To resume a suspended job or use an existing configuration file, run the script with the path to an existing output directory:

runsitecheck.py /path/to/output

Modules

  • Persister Downloads site files to disk for further analysis, disabled by default.

  • InboundLinks Checks URLs in the search result listings from the Google and Bing search engines, disabled by default.

  • RegexMatch Checks for regular expression match in headers and content. To search for headers which don't match a regular expression, prefix the name with ^ and to search for content which doesn't match, prefix with _.

  • Validator Lists validation errors, disabled by default.

  • Accessibility Outputs selected accessibility warnings that can be automatically tested, Disabled by default.

  • MetaData Checks for missing/empty/duplicate meta title, description and keywords.

  • StatusLog Logs any 4XX and 5XX responses. Also checks outbound links.

  • Security Attempts basic SQL injection and XSS attacks on get and post parameters, disabled by default.

  • Comments Logs the content of any HTML comments found.

  • Spelling Spellcheck using the specified dictionary (see above), disabled by default.

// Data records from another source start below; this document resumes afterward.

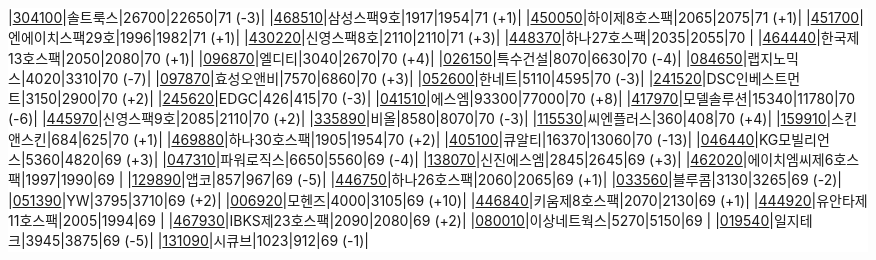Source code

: |[304100](https://finance.daum.net/quotes/A304100)|솔트룩스|26700|22650|71 (-3)|
|[468510](https://finance.daum.net/quotes/A468510)|삼성스팩9호|1917|1954|71 (+1)|
|[450050](https://finance.daum.net/quotes/A450050)|하이제8호스팩|2065|2075|71 (+1)|
|[451700](https://finance.daum.net/quotes/A451700)|엔에이치스팩29호|1996|1982|71 (+1)|
|[430220](https://finance.daum.net/quotes/A430220)|신영스팩8호|2110|2110|71 (+3)|
|[448370](https://finance.daum.net/quotes/A448370)|하나27호스팩|2035|2055|70 |
|[464440](https://finance.daum.net/quotes/A464440)|한국제13호스팩|2050|2080|70 (+1)|
|[096870](https://finance.daum.net/quotes/A096870)|엘디티|3040|2670|70 (+4)|
|[026150](https://finance.daum.net/quotes/A026150)|특수건설|8070|6630|70 (-4)|
|[084650](https://finance.daum.net/quotes/A084650)|랩지노믹스|4020|3310|70 (-7)|
|[097870](https://finance.daum.net/quotes/A097870)|효성오앤비|7570|6860|70 (+3)|
|[052600](https://finance.daum.net/quotes/A052600)|한네트|5110|4595|70 (-3)|
|[241520](https://finance.daum.net/quotes/A241520)|DSC인베스트먼트|3150|2900|70 (+2)|
|[245620](https://finance.daum.net/quotes/A245620)|EDGC|426|415|70 (-3)|
|[041510](https://finance.daum.net/quotes/A041510)|에스엠|93300|77000|70 (+8)|
|[417970](https://finance.daum.net/quotes/A417970)|모델솔루션|15340|11780|70 (-6)|
|[445970](https://finance.daum.net/quotes/A445970)|신영스팩9호|2085|2110|70 (+2)|
|[335890](https://finance.daum.net/quotes/A335890)|비올|8580|8070|70 (-3)|
|[115530](https://finance.daum.net/quotes/A115530)|씨엔플러스|360|408|70 (+4)|
|[159910](https://finance.daum.net/quotes/A159910)|스킨앤스킨|684|625|70 (+1)|
|[469880](https://finance.daum.net/quotes/A469880)|하나30호스팩|1905|1954|70 (+2)|
|[405100](https://finance.daum.net/quotes/A405100)|큐알티|16370|13060|70 (-13)|
|[046440](https://finance.daum.net/quotes/A046440)|KG모빌리언스|5360|4820|69 (+3)|
|[047310](https://finance.daum.net/quotes/A047310)|파워로직스|6650|5560|69 (-4)|
|[138070](https://finance.daum.net/quotes/A138070)|신진에스엠|2845|2645|69 (+3)|
|[462020](https://finance.daum.net/quotes/A462020)|에이치엠씨제6호스팩|1997|1990|69 |
|[129890](https://finance.daum.net/quotes/A129890)|앱코|857|967|69 (-5)|
|[446750](https://finance.daum.net/quotes/A446750)|하나26호스팩|2060|2065|69 (+1)|
|[033560](https://finance.daum.net/quotes/A033560)|블루콤|3130|3265|69 (-2)|
|[051390](https://finance.daum.net/quotes/A051390)|YW|3795|3710|69 (+2)|
|[006920](https://finance.daum.net/quotes/A006920)|모헨즈|4000|3105|69 (+10)|
|[446840](https://finance.daum.net/quotes/A446840)|키움제8호스팩|2070|2130|69 (+1)|
|[444920](https://finance.daum.net/quotes/A444920)|유안타제11호스팩|2005|1994|69 |
|[467930](https://finance.daum.net/quotes/A467930)|IBKS제23호스팩|2090|2080|69 (+2)|
|[080010](https://finance.daum.net/quotes/A080010)|이상네트웍스|5270|5150|69 |
|[019540](https://finance.daum.net/quotes/A019540)|일지테크|3945|3875|69 (-5)|
|[131090](https://finance.daum.net/quotes/A131090)|시큐브|1023|912|69 (-1)|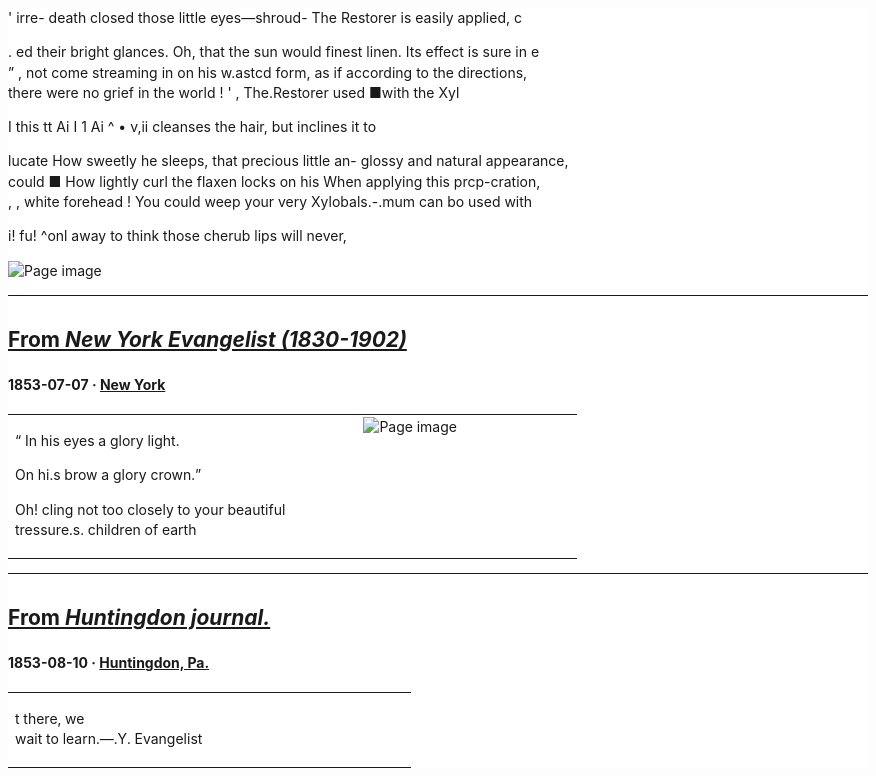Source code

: &#x27; irre- death closed those little eyes—shroud- The Restorer is easily applied, c  
  
. ed their bright glances. Oh, that the sun would finest linen. Its effect is sure in e  
” , not come streaming in on his w.astcd form, as if according to the directions,  
there were no grief in the world ! &#x27; , The.Restorer used ■with the Xyl  
  
I this tt Ai I 1 Ai ^ • v,ii cleanses the hair, but inclines it to  
  
lucate How sweetly he sleeps, that precious little an- glossy and natural appearance,  
could ■ How lightly curl the flaxen locks on his When applying this prcp-cration,  
, , white forehead ! You could weep your very Xylobals.-.mum can bo used with  
  
i! fu! ^onl away to think those cherub lips will never,
</td><td style="width: 50%; max-height: 75%; margin: auto; display: block;">
<img alt="Page image" src="https://iiif.archive.org/image/iiif/2/sim_evangelist-and-religious-review_1853-07-07_24_27%2Fsim_evangelist-and-religious-review_1853-07-07_24_27_jp2.zip%2Fsim_evangelist-and-religious-review_1853-07-07_24_27_jp2%2Fsim_evangelist-and-religious-review_1853-07-07_24_27_0003.jp2/pct:48.323522,37.183099,19.529050,3.173709/600,/0/default.jpg"/>
</td>
</tr></table>

---

## [From _New York Evangelist (1830-1902)_](https://archive.org/details/sim_evangelist-and-religious-review_1853-07-07_24_27/page/n3/mode/1up?view=theater)

#### 1853-07-07 &middot; [New York](http://dbpedia.org/resource/New_York_City)

<table style="width: 100%;"><tr><td style="width: 50%">

  
  
“ In his eyes a glory light.  
  
On hi.s brow a glory crown.”  
  
Oh! cling not too closely to your beautiful  
tressure.s. children of earth 
</td><td style="width: 50%; max-height: 75%; margin: auto; display: block;">
<img alt="Page image" src="https://iiif.archive.org/image/iiif/2/sim_evangelist-and-religious-review_1853-07-07_24_27%2Fsim_evangelist-and-religious-review_1853-07-07_24_27_jp2.zip%2Fsim_evangelist-and-religious-review_1853-07-07_24_27_jp2%2Fsim_evangelist-and-religious-review_1853-07-07_24_27_0003.jp2/pct:50.217558,49.633803,10.724341,1.436620/600,/0/default.jpg"/>
</td>
</tr></table>

---

## [From _Huntingdon journal._](https://panewsarchive.psu.edu/lccn/sn86071456/1853-08-10/ed-1/seq-1/)

#### 1853-08-10 &middot; [Huntingdon, Pa.](http://dbpedia.org/resource/Huntingdon%2C_Pennsylvania)

<table style="width: 100%;"><tr><td style="width: 50%">

t there, we  
wait to learn.—.Y. Evangelist  
  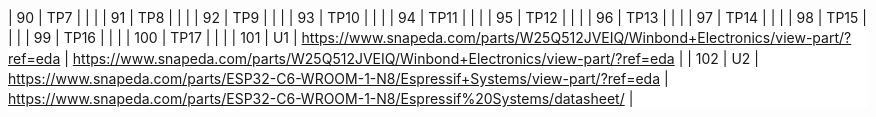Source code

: |          90 | TP7           |                                                                                                                                                                                                                                                     |                                                                                                                                                                          |
|          91 | TP8           |                                                                                                                                                                                                                                                     |                                                                                                                                                                          |
|          92 | TP9           |                                                                                                                                                                                                                                                     |                                                                                                                                                                          |
|          93 | TP10          |                                                                                                                                                                                                                                                     |                                                                                                                                                                          |
|          94 | TP11          |                                                                                                                                                                                                                                                     |                                                                                                                                                                          |
|          95 | TP12          |                                                                                                                                                                                                                                                     |                                                                                                                                                                          |
|          96 | TP13          |                                                                                                                                                                                                                                                     |                                                                                                                                                                          |
|          97 | TP14          |                                                                                                                                                                                                                                                     |                                                                                                                                                                          |
|          98 | TP15          |                                                                                                                                                                                                                                                     |                                                                                                                                                                          |
|          99 | TP16          |                                                                                                                                                                                                                                                     |                                                                                                                                                                          |
|         100 | TP17          |                                                                                                                                                                                                                                                     |                                                                                                                                                                          |
|         101 | U1            | https://www.snapeda.com/parts/W25Q512JVEIQ/Winbond+Electronics/view-part/?ref=eda                                                                                                                                                                   | https://www.snapeda.com/parts/W25Q512JVEIQ/Winbond+Electronics/view-part/?ref=eda                                                                                        |
|         102 | U2            | https://www.snapeda.com/parts/ESP32-C6-WROOM-1-N8/Espressif+Systems/view-part/?ref=eda                                                                                                                                                              | https://www.snapeda.com/parts/ESP32-C6-WROOM-1-N8/Espressif%20Systems/datasheet/                                                                                         |
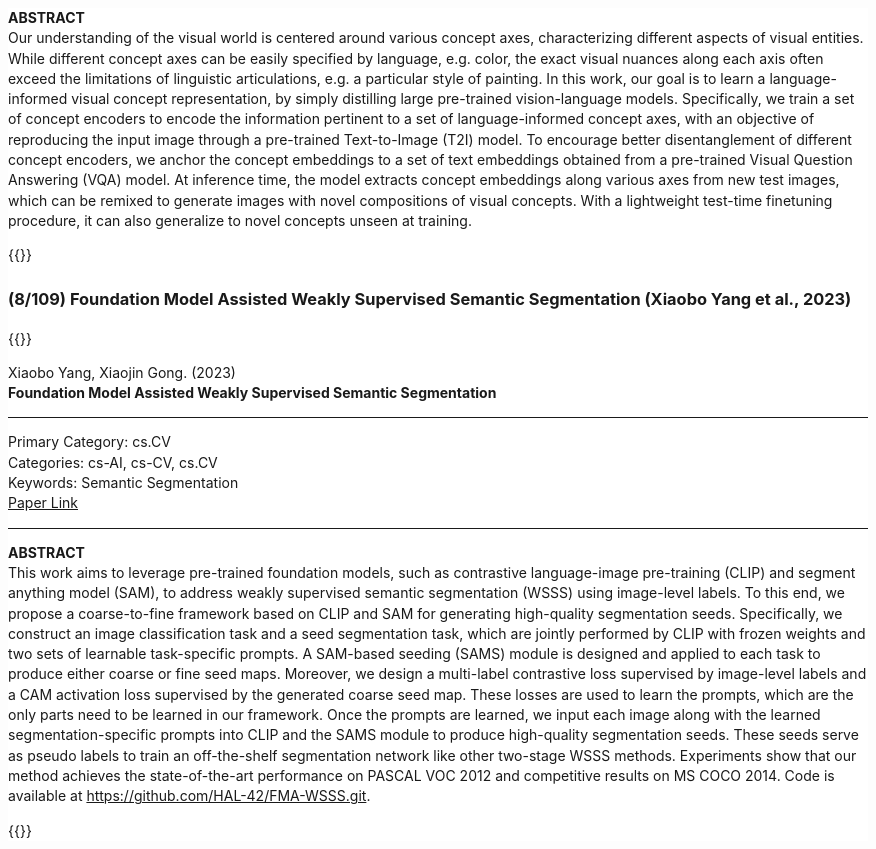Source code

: 

**ABSTRACT**  
Our understanding of the visual world is centered around various concept axes, characterizing different aspects of visual entities. While different concept axes can be easily specified by language, e.g. color, the exact visual nuances along each axis often exceed the limitations of linguistic articulations, e.g. a particular style of painting. In this work, our goal is to learn a language-informed visual concept representation, by simply distilling large pre-trained vision-language models. Specifically, we train a set of concept encoders to encode the information pertinent to a set of language-informed concept axes, with an objective of reproducing the input image through a pre-trained Text-to-Image (T2I) model. To encourage better disentanglement of different concept encoders, we anchor the concept embeddings to a set of text embeddings obtained from a pre-trained Visual Question Answering (VQA) model. At inference time, the model extracts concept embeddings along various axes from new test images, which can be remixed to generate images with novel compositions of visual concepts. With a lightweight test-time finetuning procedure, it can also generalize to novel concepts unseen at training.

{{</citation>}}


### (8/109) Foundation Model Assisted Weakly Supervised Semantic Segmentation (Xiaobo Yang et al., 2023)

{{<citation>}}

Xiaobo Yang, Xiaojin Gong. (2023)  
**Foundation Model Assisted Weakly Supervised Semantic Segmentation**  

---
Primary Category: cs.CV  
Categories: cs-AI, cs-CV, cs.CV  
Keywords: Semantic Segmentation  
[Paper Link](http://arxiv.org/abs/2312.03585v2)  

---


**ABSTRACT**  
This work aims to leverage pre-trained foundation models, such as contrastive language-image pre-training (CLIP) and segment anything model (SAM), to address weakly supervised semantic segmentation (WSSS) using image-level labels. To this end, we propose a coarse-to-fine framework based on CLIP and SAM for generating high-quality segmentation seeds. Specifically, we construct an image classification task and a seed segmentation task, which are jointly performed by CLIP with frozen weights and two sets of learnable task-specific prompts. A SAM-based seeding (SAMS) module is designed and applied to each task to produce either coarse or fine seed maps. Moreover, we design a multi-label contrastive loss supervised by image-level labels and a CAM activation loss supervised by the generated coarse seed map. These losses are used to learn the prompts, which are the only parts need to be learned in our framework. Once the prompts are learned, we input each image along with the learned segmentation-specific prompts into CLIP and the SAMS module to produce high-quality segmentation seeds. These seeds serve as pseudo labels to train an off-the-shelf segmentation network like other two-stage WSSS methods. Experiments show that our method achieves the state-of-the-art performance on PASCAL VOC 2012 and competitive results on MS COCO 2014. Code is available at https://github.com/HAL-42/FMA-WSSS.git.

{{</citation>}}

  • Spider If this module is disabled, only a single page will be analysed. Scans all files under the domain/path as well as testing targets of external links.

  • Readability Calculates the Flesch Reading Ease score and logs it if it is below the specified threshold.

  • DuplicateContent Checks for the same response with different URLs.

  • DomainCheck Gets important domain information including expiry date, SSL certificate expiry date, reverse DNS etc. disabled by default.

  • Authenticate Issues requests to authenticate with the target site before spidering beings. If specified, logout requests will be executed after spidering ends, disabled by default.

  • RequestList Define a list of requests manually which are executed in sequence, disabled by default.

  • RequiredPages Creates a list of required URLs which are logged if they are not found on the site, disabled by default.

  • InsecureContent Logs insecure content referenced from secure pages.

Configuration

Configuration for the spider and individual modules can be found in "config.py".

For site-specific configuration, copy config.py to the output directory specified on the command line. The domain and path properties can be specified in the config file and subsequently omitted from the command line (as with resuming a suspended job above). This config file will be used instead of the default. The dictionary file can also be placed in this directory.